Bu çalışma aracılığıyla üzerinde durulacak bir diğer konu da istihbarat analizleri ya da istihbaratın akademik boyutunun istihbaratçılık anlamına gelmediğidir. İstihbaratın entelektüel boyutu ayrı bir kavramı ifade ederken, istihbaratçılık ise farklı bir anlamı anlatmaktadır. İstihbarat analizleri ve akademik faaliyetleri demokratik istihbarat kültürünü besleyen gıdalardır. İstihbarat formal eğitimleri ya da çeşitli etkinlikleri hiç kimseye bir kariyer planlaması vadetmemektedir.

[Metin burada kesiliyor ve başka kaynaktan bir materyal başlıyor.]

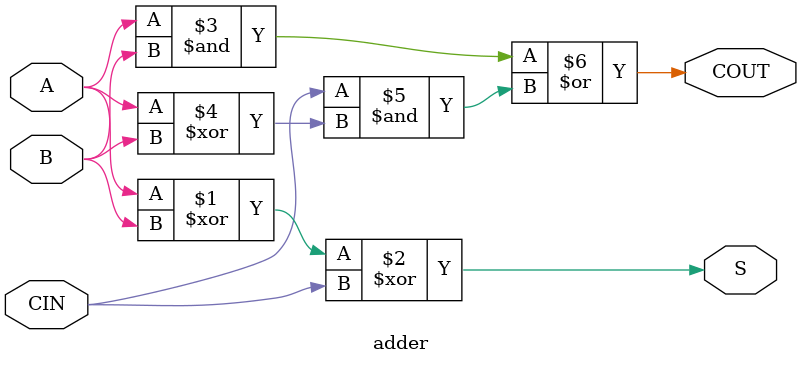
<source format=v>
`timescale 1ns / 1ps


module adder(
    input A, B, CIN,
    output S, COUT
    );
    assign S = A ^ B ^ CIN;
    assign COUT = (A & B) | (CIN & (A ^ B));
endmodule

</source>
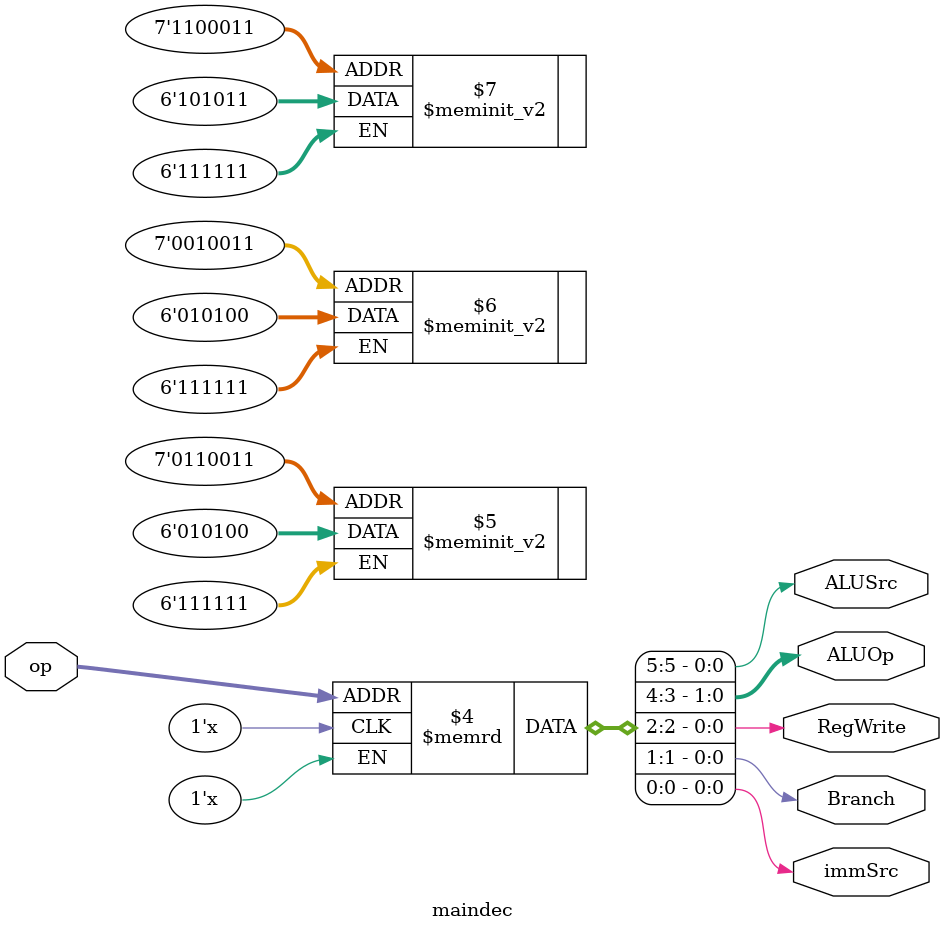
<source format=sv>
module maindec(input logic [6:0] op,
					output logic RegWrite,
               output logic ALUSrc,
					output logic Branch,
					output logic immSrc,
               output logic [1:0] ALUOp);

    // Declare a ROM with 2^7 (128) entries and 11 bits per entry
    reg [5:0] rom [0:127];

    // Initialize the ROM with control signal values
    initial begin
        // Initialize the ROM based on opcode
        // Format: rom[opcode] = {RegWrite, ImmSrc, ALUSrc, MemWrite, ResultSrc, Branch, ALUOp, Jump}
        // For example:
        rom[7'b0110011] = 6'b0_10_1_0_0; // R-type
        rom[7'b0010011] = 6'b0_10_1_0_0; // I-type ALU
		  rom[7'b1100011] = 6'b1_01_0_1_1; // Branch instructions
        // Add more opcode entries as needed
    end

    // Read from the ROM based on the opcode
    assign {ALUSrc,ALUOp,RegWrite,Branch,immSrc} = rom[op];

endmodule
</source>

Ayrıca istihbarat analizleri, milli güvenlik kültürüne katkıda bulunsa da karar verici hükmünde olamazlar. Bu durumu özetleyen ve bu çalışma için üretilen tabloya aşağıda yer verilmiştir.
Analiz ve akademik faaliyet, mesleki kariyer ve karar verme makamından farklı bir uğraşı temsil etmektedir. Bu uğraşın profesyonelleşmesi ve uzmanlaşma konularında ise gerçekçi adımlar atılmaya başlanmıştır.
Notlar
[1] Raporun tamamına ilgili adresten ulaşılabilir: https://mia.edu.tr/uploads/f/14042025_1.pdf.
[2] 2012 yılı Askerlere yönelik yürütülen davalarında sebebiyle asker-sivil ilişkilerinde çatışma yaşandığı sürece denk düşmektedir. Bu evrede güvenlik bürokrasisi üzerinde bütünüyle sivil hâkimiyet kurulamadığı gibi güvenlik kurumlarının da aralarında çekişmeler yaşanmaktadır. 2012 yılında dönemin MİT Müsteşarı Hakan Fidan, Özel Yetkili Cumhuriyet Savcısı tarafından ifadeye davet edilmiş ve Başbakan Recep Tayyip Erdoğan’ın müdahalesiyle büyük bir krizin eşiğinden dönülmüştür. Bu denli karmaşık bir evrede MİT’in akademik misyonunu güçlendirmek için uluslararası boyutu da bulunan bir etkinlik düzenlemesi daha da önemli bir gelişme haline gelmektedir. Kurum hem stratejik istihbarat üretmekte hem kendisini korumaya çalışmakta hem de yeni olarak addedilecek çok yönlü girişimlere imza atmaktadır.